▶ _WORK REQUIRED_
The entries are to be given back verbatim; no picture is to be copied.

[[ DATA SECTION, beginning ]]

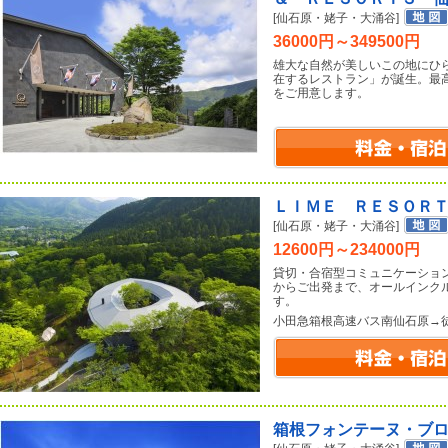
[仙石原・姥子・大涌谷]
36000円～349500円
雄大な自然が美しいこの地にひら
在するレストラン」が誕生。最
をご用意します。
ＬＩＭＥ ＲＥＳＯＲ
[仙石原・姥子・大涌谷]
12600円～234000円
貸切・合宿型コミュニケーショ
からご出発まで、オールインク
す。
小田急箱根高速バス南仙石原→
箱根フォンテーヌ・ブ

[[ DATA SECTION, end ]]

▶ _EXPECTED ANSWER_
[仙石原・姥子・大涌谷]
36000円～349500円
雄大な自然が美しいこの地にひら
在するレストラン」が誕生。最
をご用意します。
ＬＩＭＥ ＲＥＳＯＲ
[仙石原・姥子・大涌谷]
12600円～234000円
貸切・合宿型コミュニケーショ
からご出発まで、オールインク
す。
小田急箱根高速バス南仙石原→
箱根フォンテーヌ・ブ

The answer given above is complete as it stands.